Girls on Fire(39)



What the f*ck are you doing?

I thought I heard her voice in my head, and I answered out loud, “Shut up.”

“Not a chance.” That wasn’t my head. That was Lacey, really her, standing behind me, hands on my waist, pulling me away from Marco and his hot sweat, pushing me through the bodies, up the stairs, into a child’s bedroom, a sad parade of zoo animals peeling off its wall.

“What the f*ck, Dex?”

She wasn’t dressed for a party. White wifebeater and gym shorts, she wasn’t dressed for anything. No makeup. No boots. That was the weirdest part. Lacey in sneakers.

“I didn’t even know you owned sneakers,” I said.

“Are you drunk?”

“Started without you.” Then I was hugging her, hugging her and saying how much she sucked for flaking out on me, but now she was here, and sneakers or not, everybody dance now—I sang it, took her wrists in my hands and waved her arms in the air.

She shook me. “Sober up, Dex. What the hell were you thinking?”

“You love me drunk.”

“When you drink with me. When I can watch you.”

“You’re late,” I said, and we shook each other off. “And in the wrong place.”

“And you’re sticking your tongue in Marco Speck. We’re both having off nights.”

“Lacey. Laaaaaaaaaaacey. Lighten up. It’s a party.”

“I have to f*cking talk to you.”

“Right. Revenge,” I said, open for business. “Vengeance. Monte Cristo–style. Bring it on. What’ve you got?”

“What?”

“Nikki Drummond. You said you had the perfect plan. So, go on. Make this worth it.”

“Because you’ve got better places to be? Like in Marco Speck’s pants? Like I’d let that happen.”

I would have gone back down to the party then, maybe not to f*ck Marco Speck but at least to make a good effort, if she hadn’t stepped in front of the door.

“Fine,” she said. “You want revenge? Here’s the plan. We burn the f*cking house down. Right now.” She pulled out a lighter. I didn’t know why she would have a lighter, or why she was lighting it, taking one of the kids’ pillows and setting it on fire, both of us staring, mesmerized, at the flames.

“Jesus Christ!” I knocked it out of her hands, stomped on the fire, hard, desperate, stop, drop, and roll spinning through my head, and all those panicked nights I’d spent in fourth grade after Jamie Fulton’s house burned down and the school sent home a checklist of clothes the family needed in the aftermath, including girls’ underpants, size small. If my house burned down and my clothes turned to ash and the other kids in school had it confirmed in black-and-white that I required their spare girls’ underpants, size small . . . better to die in a fire, I’d thought.

The flames went out. Docs were good for stomping.

“Are you trying to kill us?”

“The house burns down and what do you think will happen? Nikki’s party, Nikki’s fault, and everyone will know it,” Lacey said, something wild on her face, like she would have actually done it, like she would still do it, if only I said yes. “It’d be all over for her. And think of the fire, Dex. Flames in the night. Magic.”
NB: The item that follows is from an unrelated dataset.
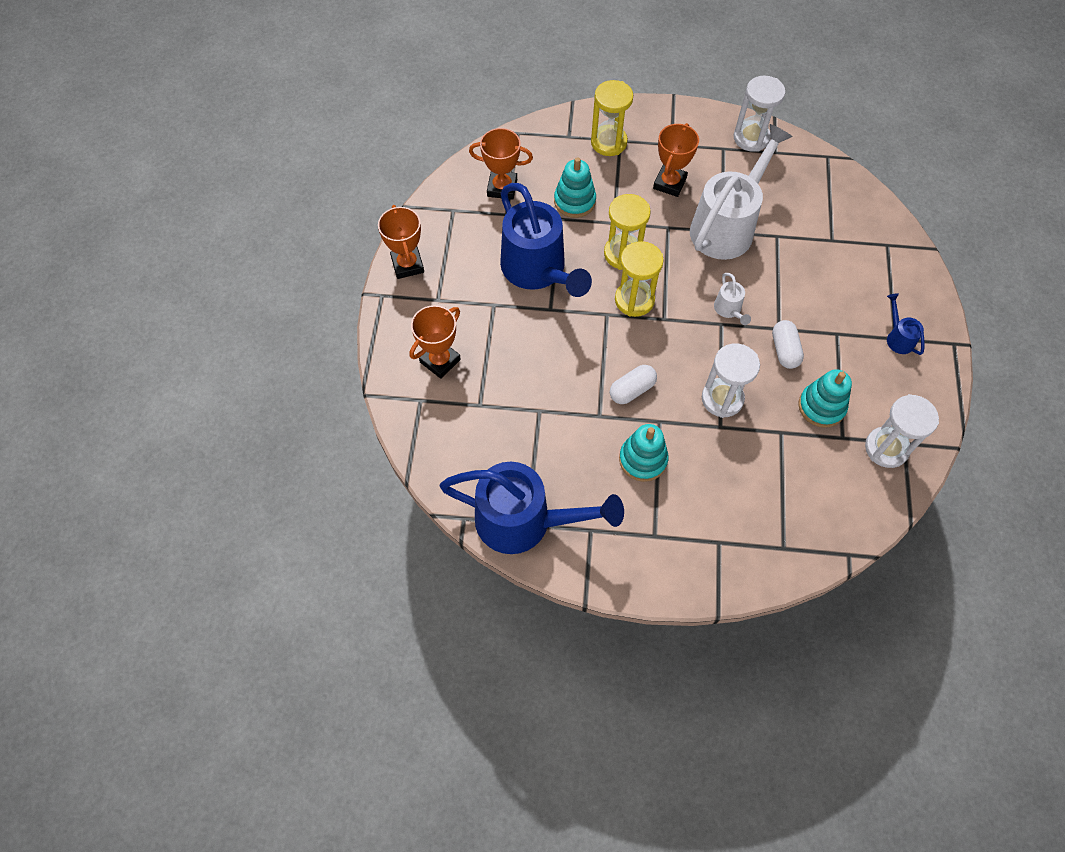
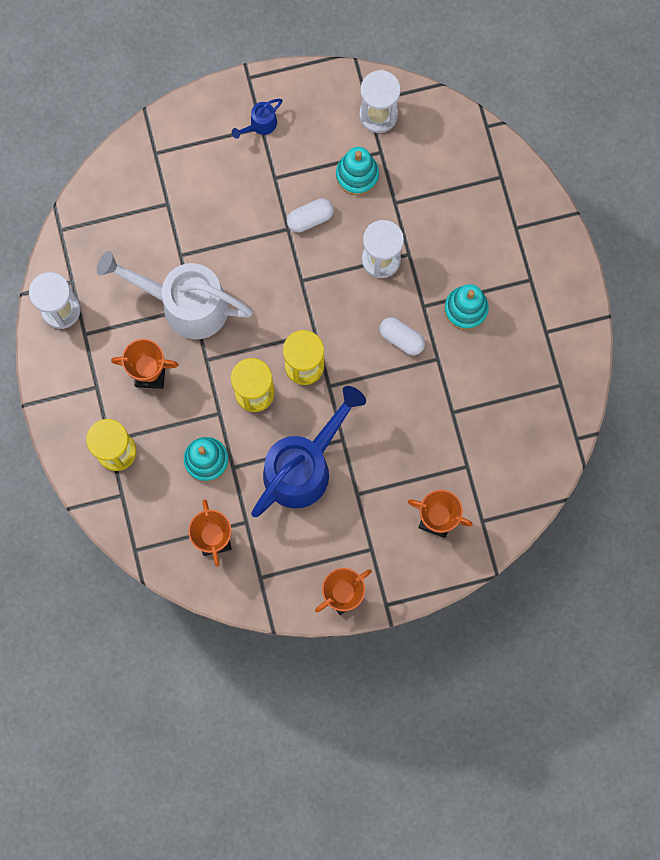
camera: 110 degrees left, 15 degrees up
(525, 521) = (560, 387): blue watering can -> none
(729, 310) = (284, 277): white watering can -> none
“Since when did you turn into a f*cking pyro?”

“That’s the plan, Dex. In or out?”

“Either you’ve gone truly insane, or you think this is all a big joke, and either way, f*ck you.” I snatched the lighter out of her hands. “This stays with me.”

There was a feeble laugh. “I wasn’t actually going to do it. Jesus, Dex, learn to take a joke.”

I believed her; I didn’t believe her. I was tired of trying to figure it out.

“Just making sure there’s still a little Hannah in my Dex,” she said. “Where would I be without that little voice telling me, No, don’t do that, Lacey, that’s dangerous?” It was the sorry, pinched way she said it, like a bank teller rejecting a loan.

“I’m not your f*cking conscience.”

She must have seen it then, how angry I was, how drunk and how done. “Come on, Dex. Come on, it was a joke, I’m sorry. Look, this was a mistake. This party. This week. Everything. Let’s erase it. Start again. For real this time. Burn our lives to the ground—” She held up a hand to silence me before I could object. “Metaphorically. Let’s really do it this time, Dex. Get away. Go west, like we planned.”

“Now?”

“Why not now?”

“I’m grounded,” I reminded her.

“Exactly. You’ll be grounded for life when your mother figures out you were here. Fuck her. Fuck all of them. Let’s go, Dex. I mean it.”

“Tonight.”

“This minute. Please.”

For a heartbeat, I believed her, and I thought about it. To jump into the Buick, aim ourselves at the horizon. To begin again. Could I be the girl who dropped everything and walked away? Could I be Dex, finally, forever?

Could I be free?

One heartbeat, and then in the thump of the next, I hated her for making me believe it could happen, because what could this be but another test, some wild dare I was supposed to shoot down, because—hadn’t she just said it?—that was my job, the wet blanket on her fire.